EXERCISE AIM:
Exact reproduction of all the entries is required, without any of their pictures.

DATA LISTING START

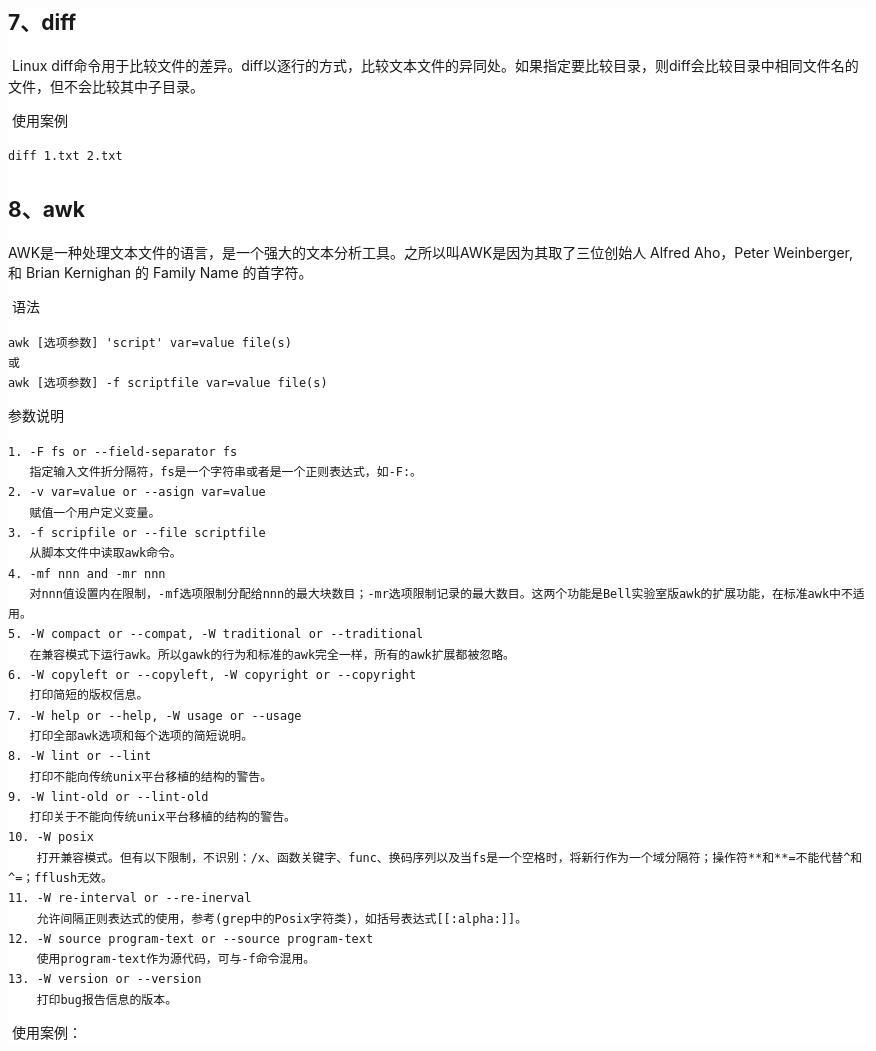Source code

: ## 7、diff

​	Linux diff命令用于比较文件的差异。diff以逐行的方式，比较文本文件的异同处。如果指定要比较目录，则diff会比较目录中相同文件名的文件，但不会比较其中子目录。

​	使用案例

```
diff 1.txt 2.txt
```

## 8、awk

​		AWK是一种处理文本文件的语言，是一个强大的文本分析工具。之所以叫AWK是因为其取了三位创始人 Alfred Aho，Peter Weinberger, 和 Brian Kernighan 的 Family Name 的首字符。

​	语法

```
awk [选项参数] 'script' var=value file(s)
或
awk [选项参数] -f scriptfile var=value file(s)
```

 参数说明

```
1. -F fs or --field-separator fs
   指定输入文件折分隔符，fs是一个字符串或者是一个正则表达式，如-F:。
2. -v var=value or --asign var=value
   赋值一个用户定义变量。
3. -f scripfile or --file scriptfile
   从脚本文件中读取awk命令。
4. -mf nnn and -mr nnn
   对nnn值设置内在限制，-mf选项限制分配给nnn的最大块数目；-mr选项限制记录的最大数目。这两个功能是Bell实验室版awk的扩展功能，在标准awk中不适用。
5. -W compact or --compat, -W traditional or --traditional
   在兼容模式下运行awk。所以gawk的行为和标准的awk完全一样，所有的awk扩展都被忽略。
6. -W copyleft or --copyleft, -W copyright or --copyright
   打印简短的版权信息。
7. -W help or --help, -W usage or --usage
   打印全部awk选项和每个选项的简短说明。
8. -W lint or --lint
   打印不能向传统unix平台移植的结构的警告。
9. -W lint-old or --lint-old
   打印关于不能向传统unix平台移植的结构的警告。
10. -W posix
    打开兼容模式。但有以下限制，不识别：/x、函数关键字、func、换码序列以及当fs是一个空格时，将新行作为一个域分隔符；操作符**和**=不能代替^和^=；fflush无效。
11. -W re-interval or --re-inerval
    允许间隔正则表达式的使用，参考(grep中的Posix字符类)，如括号表达式[[:alpha:]]。
12. -W source program-text or --source program-text
    使用program-text作为源代码，可与-f命令混用。
13. -W version or --version
    打印bug报告信息的版本。
```

​	使用案例：
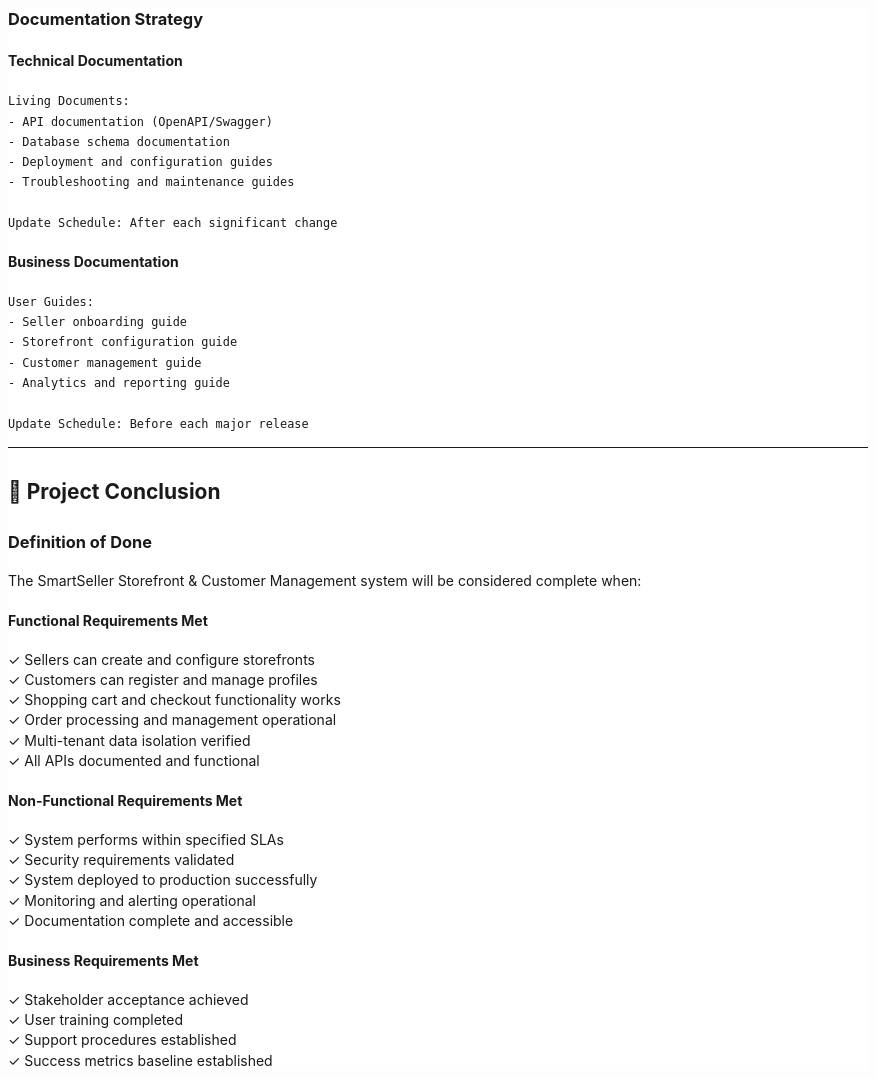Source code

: ### **Documentation Strategy**

#### **Technical Documentation**
```
Living Documents:
- API documentation (OpenAPI/Swagger)
- Database schema documentation
- Deployment and configuration guides
- Troubleshooting and maintenance guides

Update Schedule: After each significant change
```

#### **Business Documentation**
```
User Guides:
- Seller onboarding guide
- Storefront configuration guide
- Customer management guide
- Analytics and reporting guide

Update Schedule: Before each major release
```

---

## 🎉 **Project Conclusion**

### **Definition of Done**

The SmartSeller Storefront & Customer Management system will be considered complete when:

#### **Functional Requirements Met**
✓ Sellers can create and configure storefronts  
✓ Customers can register and manage profiles  
✓ Shopping cart and checkout functionality works  
✓ Order processing and management operational  
✓ Multi-tenant data isolation verified  
✓ All APIs documented and functional  

#### **Non-Functional Requirements Met**
✓ System performs within specified SLAs  
✓ Security requirements validated  
✓ System deployed to production successfully  
✓ Monitoring and alerting operational  
✓ Documentation complete and accessible  

#### **Business Requirements Met**
✓ Stakeholder acceptance achieved  
✓ User training completed  
✓ Support procedures established  
✓ Success metrics baseline established  
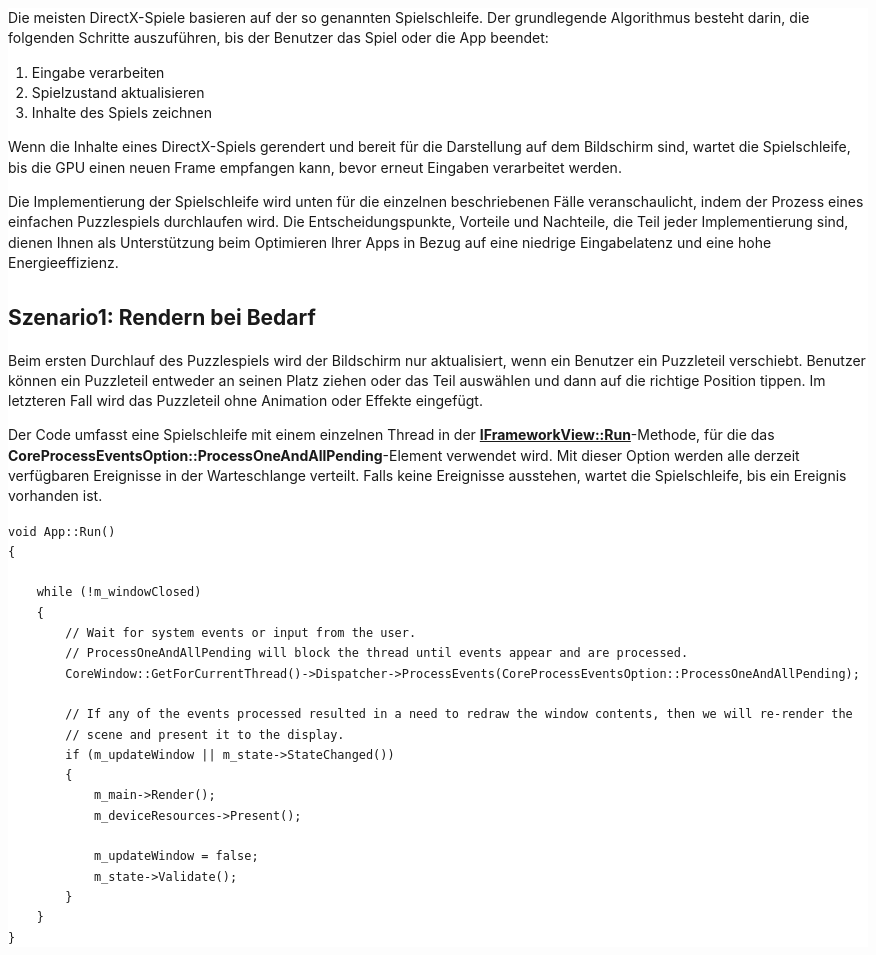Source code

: 
Die meisten DirectX-Spiele basieren auf der so genannten Spielschleife. Der grundlegende Algorithmus besteht darin, die folgenden Schritte auszuführen, bis der Benutzer das Spiel oder die App beendet:

1.  Eingabe verarbeiten
2.  Spielzustand aktualisieren
3.  Inhalte des Spiels zeichnen

Wenn die Inhalte eines DirectX-Spiels gerendert und bereit für die Darstellung auf dem Bildschirm sind, wartet die Spielschleife, bis die GPU einen neuen Frame empfangen kann, bevor erneut Eingaben verarbeitet werden.

Die Implementierung der Spielschleife wird unten für die einzelnen beschriebenen Fälle veranschaulicht, indem der Prozess eines einfachen Puzzlespiels durchlaufen wird. Die Entscheidungspunkte, Vorteile und Nachteile, die Teil jeder Implementierung sind, dienen Ihnen als Unterstützung beim Optimieren Ihrer Apps in Bezug auf eine niedrige Eingabelatenz und eine hohe Energieeffizienz.

## <a name="scenario-1-render-on-demand"></a>Szenario1: Rendern bei Bedarf


Beim ersten Durchlauf des Puzzlespiels wird der Bildschirm nur aktualisiert, wenn ein Benutzer ein Puzzleteil verschiebt. Benutzer können ein Puzzleteil entweder an seinen Platz ziehen oder das Teil auswählen und dann auf die richtige Position tippen. Im letzteren Fall wird das Puzzleteil ohne Animation oder Effekte eingefügt.

Der Code umfasst eine Spielschleife mit einem einzelnen Thread in der [**IFrameworkView::Run**](https://msdn.microsoft.com/library/windows/apps/hh700505)-Methode, für die das **CoreProcessEventsOption::ProcessOneAndAllPending**-Element verwendet wird. Mit dieser Option werden alle derzeit verfügbaren Ereignisse in der Warteschlange verteilt. Falls keine Ereignisse ausstehen, wartet die Spielschleife, bis ein Ereignis vorhanden ist.

``` syntax
void App::Run()
{
    
    while (!m_windowClosed)
    {
        // Wait for system events or input from the user.
        // ProcessOneAndAllPending will block the thread until events appear and are processed.
        CoreWindow::GetForCurrentThread()->Dispatcher->ProcessEvents(CoreProcessEventsOption::ProcessOneAndAllPending);

        // If any of the events processed resulted in a need to redraw the window contents, then we will re-render the
        // scene and present it to the display.
        if (m_updateWindow || m_state->StateChanged())
        {
            m_main->Render();
            m_deviceResources->Present();

            m_updateWindow = false;
            m_state->Validate();
        }
    }
}
```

DATA LISTING END

OUTPUT:
Source code

: ## 7、diff

​	Linux diff命令用于比较文件的差异。diff以逐行的方式，比较文本文件的异同处。如果指定要比较目录，则diff会比较目录中相同文件名的文件，但不会比较其中子目录。

​	使用案例

```
diff 1.txt 2.txt
```

## 8、awk

​		AWK是一种处理文本文件的语言，是一个强大的文本分析工具。之所以叫AWK是因为其取了三位创始人 Alfred Aho，Peter Weinberger, 和 Brian Kernighan 的 Family Name 的首字符。

​	语法

```
awk [选项参数] 'script' var=value file(s)
或
awk [选项参数] -f scriptfile var=value file(s)
```

 参数说明

```
1. -F fs or --field-separator fs
   指定输入文件折分隔符，fs是一个字符串或者是一个正则表达式，如-F:。
2. -v var=value or --asign var=value
   赋值一个用户定义变量。
3. -f scripfile or --file scriptfile
   从脚本文件中读取awk命令。
4. -mf nnn and -mr nnn
   对nnn值设置内在限制，-mf选项限制分配给nnn的最大块数目；-mr选项限制记录的最大数目。这两个功能是Bell实验室版awk的扩展功能，在标准awk中不适用。
5. -W compact or --compat, -W traditional or --traditional
   在兼容模式下运行awk。所以gawk的行为和标准的awk完全一样，所有的awk扩展都被忽略。
6. -W copyleft or --copyleft, -W copyright or --copyright
   打印简短的版权信息。
7. -W help or --help, -W usage or --usage
   打印全部awk选项和每个选项的简短说明。
8. -W lint or --lint
   打印不能向传统unix平台移植的结构的警告。
9. -W lint-old or --lint-old
   打印关于不能向传统unix平台移植的结构的警告。
10. -W posix
    打开兼容模式。但有以下限制，不识别：/x、函数关键字、func、换码序列以及当fs是一个空格时，将新行作为一个域分隔符；操作符**和**=不能代替^和^=；fflush无效。
11. -W re-interval or --re-inerval
    允许间隔正则表达式的使用，参考(grep中的Posix字符类)，如括号表达式[[:alpha:]]。
12. -W source program-text or --source program-text
    使用program-text作为源代码，可与-f命令混用。
13. -W version or --version
    打印bug报告信息的版本。
```

​	使用案例：
Source code

: ### **Documentation Strategy**

#### **Technical Documentation**
```
Living Documents:
- API documentation (OpenAPI/Swagger)
- Database schema documentation
- Deployment and configuration guides
- Troubleshooting and maintenance guides

Update Schedule: After each significant change
```

#### **Business Documentation**
```
User Guides:
- Seller onboarding guide
- Storefront configuration guide
- Customer management guide
- Analytics and reporting guide

Update Schedule: Before each major release
```

---

## 🎉 **Project Conclusion**

### **Definition of Done**

The SmartSeller Storefront & Customer Management system will be considered complete when:

#### **Functional Requirements Met**
✓ Sellers can create and configure storefronts  
✓ Customers can register and manage profiles  
✓ Shopping cart and checkout functionality works  
✓ Order processing and management operational  
✓ Multi-tenant data isolation verified  
✓ All APIs documented and functional  

#### **Non-Functional Requirements Met**
✓ System performs within specified SLAs  
✓ Security requirements validated  
✓ System deployed to production successfully  
✓ Monitoring and alerting operational  
✓ Documentation complete and accessible  

#### **Business Requirements Met**
✓ Stakeholder acceptance achieved  
✓ User training completed  
✓ Support procedures established  
✓ Success metrics baseline established  
Source code

: 
Die meisten DirectX-Spiele basieren auf der so genannten Spielschleife. Der grundlegende Algorithmus besteht darin, die folgenden Schritte auszuführen, bis der Benutzer das Spiel oder die App beendet:

1.  Eingabe verarbeiten
2.  Spielzustand aktualisieren
3.  Inhalte des Spiels zeichnen

Wenn die Inhalte eines DirectX-Spiels gerendert und bereit für die Darstellung auf dem Bildschirm sind, wartet die Spielschleife, bis die GPU einen neuen Frame empfangen kann, bevor erneut Eingaben verarbeitet werden.

Die Implementierung der Spielschleife wird unten für die einzelnen beschriebenen Fälle veranschaulicht, indem der Prozess eines einfachen Puzzlespiels durchlaufen wird. Die Entscheidungspunkte, Vorteile und Nachteile, die Teil jeder Implementierung sind, dienen Ihnen als Unterstützung beim Optimieren Ihrer Apps in Bezug auf eine niedrige Eingabelatenz und eine hohe Energieeffizienz.

## <a name="scenario-1-render-on-demand"></a>Szenario1: Rendern bei Bedarf


Beim ersten Durchlauf des Puzzlespiels wird der Bildschirm nur aktualisiert, wenn ein Benutzer ein Puzzleteil verschiebt. Benutzer können ein Puzzleteil entweder an seinen Platz ziehen oder das Teil auswählen und dann auf die richtige Position tippen. Im letzteren Fall wird das Puzzleteil ohne Animation oder Effekte eingefügt.

Der Code umfasst eine Spielschleife mit einem einzelnen Thread in der [**IFrameworkView::Run**](https://msdn.microsoft.com/library/windows/apps/hh700505)-Methode, für die das **CoreProcessEventsOption::ProcessOneAndAllPending**-Element verwendet wird. Mit dieser Option werden alle derzeit verfügbaren Ereignisse in der Warteschlange verteilt. Falls keine Ereignisse ausstehen, wartet die Spielschleife, bis ein Ereignis vorhanden ist.

``` syntax
void App::Run()
{
    
    while (!m_windowClosed)
    {
        // Wait for system events or input from the user.
        // ProcessOneAndAllPending will block the thread until events appear and are processed.
        CoreWindow::GetForCurrentThread()->Dispatcher->ProcessEvents(CoreProcessEventsOption::ProcessOneAndAllPending);

        // If any of the events processed resulted in a need to redraw the window contents, then we will re-render the
        // scene and present it to the display.
        if (m_updateWindow || m_state->StateChanged())
        {
            m_main->Render();
            m_deviceResources->Present();

            m_updateWindow = false;
            m_state->Validate();
        }
    }
}
```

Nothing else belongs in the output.